イベルメクチンのCOVID-19の治療薬としての有効性が認められたケースはなく、治療薬として承認した国もない。
COVID-19の流行初期、既存薬を転用するドラッグリポジショニングが試され、in vitro(試験管内での)研究でSARS-CoV-2を含む複数の
一本鎖プラス鎖RNAウイルスに対して抗ウィルス効果を持つことが示された。
その後のin vitro研究では、サル腎臓細胞培養におけるSARS-CoV-2の複製をIC502.2 - 2.8 μMで阻害することが分かった。

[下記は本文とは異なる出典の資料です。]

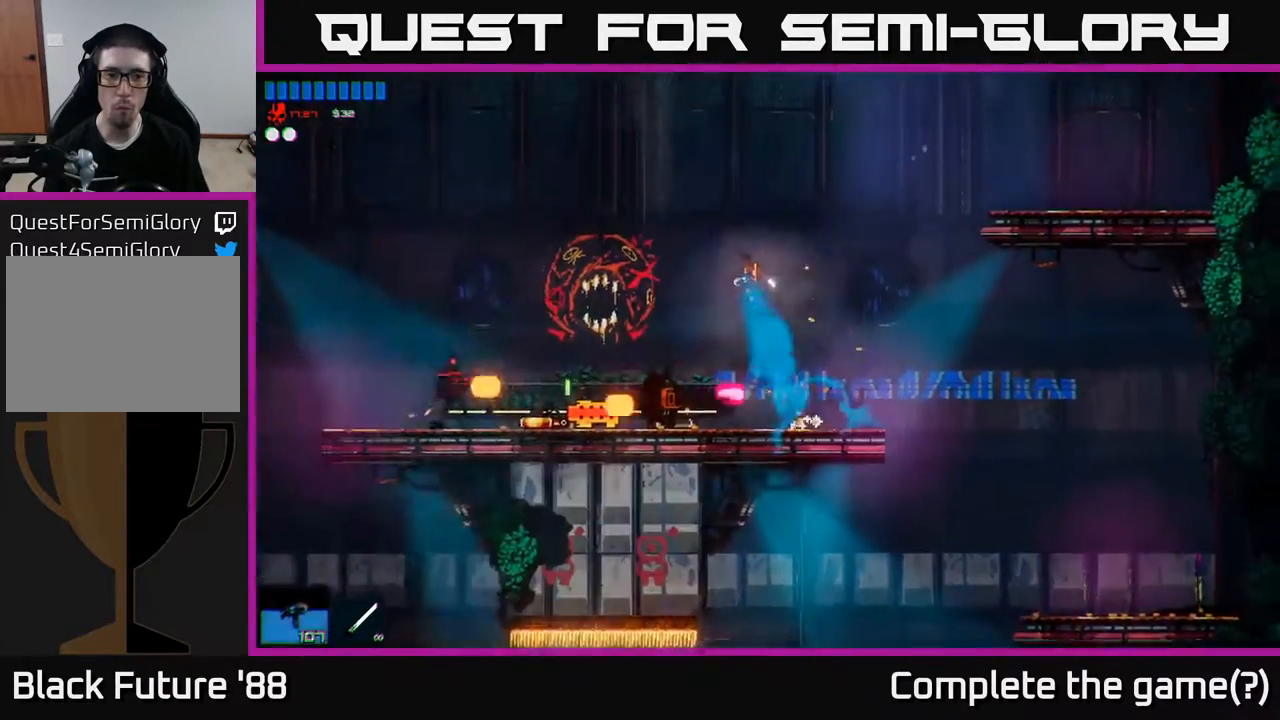
{"buttons": [], "left_stick": "left", "right_stick": "center", "events": [[33, "R2", "down"], [133, "R2", "up"]]}
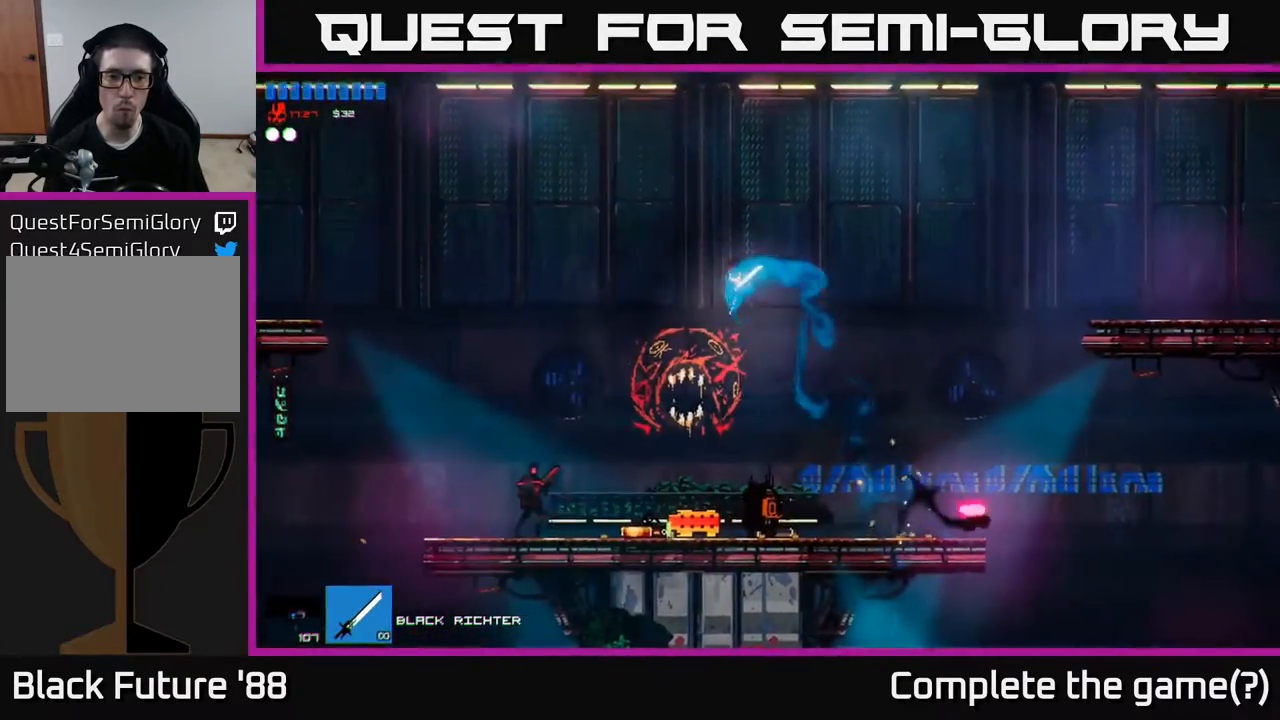
{"buttons": [], "left_stick": "right", "right_stick": "center", "events": [[300, "right_stick", "down-left"], [317, "left_stick", "right"], [483, "right_stick", "center"]]}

しかし、この情報に基づいて、COVID-19の治療中に抗ウィルス効果を得るためには、ヒトでの使用について承認された、または安全に
達成できる最大量をはるかに上回る用量が必要となる。実用的な難しさは別として、このような高用量は現在のヒトへの使用承認の対象
外であり、また抗ウィルス作用のメカニズムは、宿主細胞プロセスの抑制、特にインポーチンα/β1による核輸送の阻害を介していると考
えられているので、有害となる可能性がある。インポーチンα/β1を治療用量で阻害する他のいくつかの薬剤は、全身毒性と狭い治療域の
ために臨床試験に失敗している。
その後のヒトを対象にした研究では、COVID-19に対するイベルメクチンの有用性を確認することはできず、2021年には、有用性を示した
研究の多くに科学的不正行為や欠陥があることが明らかになっている。しかし、有効性に関する誤った情報がソーシャルメディア上で広く
拡散され、イベルメクチンは陰謀論者や反ワクチン主義者など一部の人々による熱狂的な支持の対象となっている。また、イベルメクチン
に関する問題のある研究は、公共の政策立案や個人の意思決定をミスリードする一因となっている。